───── Data records ─────

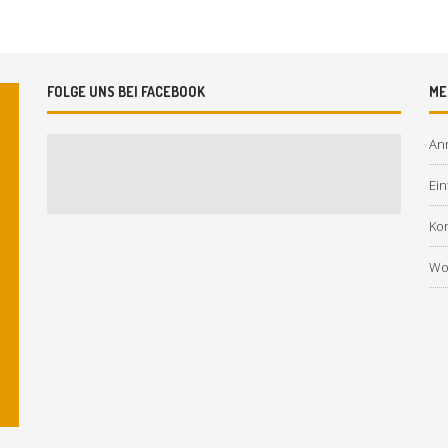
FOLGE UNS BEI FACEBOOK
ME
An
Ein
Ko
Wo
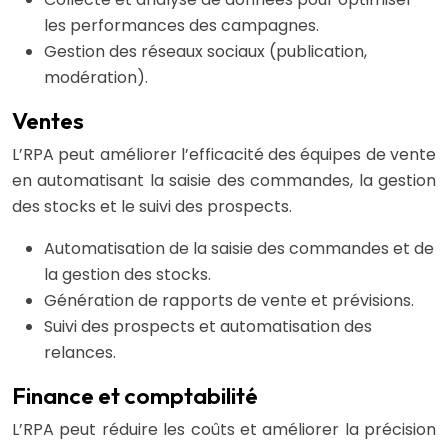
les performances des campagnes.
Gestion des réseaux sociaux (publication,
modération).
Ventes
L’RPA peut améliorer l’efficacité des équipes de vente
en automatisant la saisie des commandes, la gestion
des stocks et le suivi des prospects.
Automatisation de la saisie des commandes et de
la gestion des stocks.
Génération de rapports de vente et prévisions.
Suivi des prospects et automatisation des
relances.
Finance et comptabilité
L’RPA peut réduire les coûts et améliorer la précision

─────

__Your instructions__
Reproduce the entire listing exactly, but omit any pictures.

__Solution to the exercise__
FOLGE UNS BEI FACEBOOK
ME
An
Ein
Ko
Wo
les performances des campagnes.
Gestion des réseaux sociaux (publication,
modération).
Ventes
L’RPA peut améliorer l’efficacité des équipes de vente
en automatisant la saisie des commandes, la gestion
des stocks et le suivi des prospects.
Automatisation de la saisie des commandes et de
la gestion des stocks.
Génération de rapports de vente et prévisions.
Suivi des prospects et automatisation des
relances.
Finance et comptabilité
L’RPA peut réduire les coûts et améliorer la précision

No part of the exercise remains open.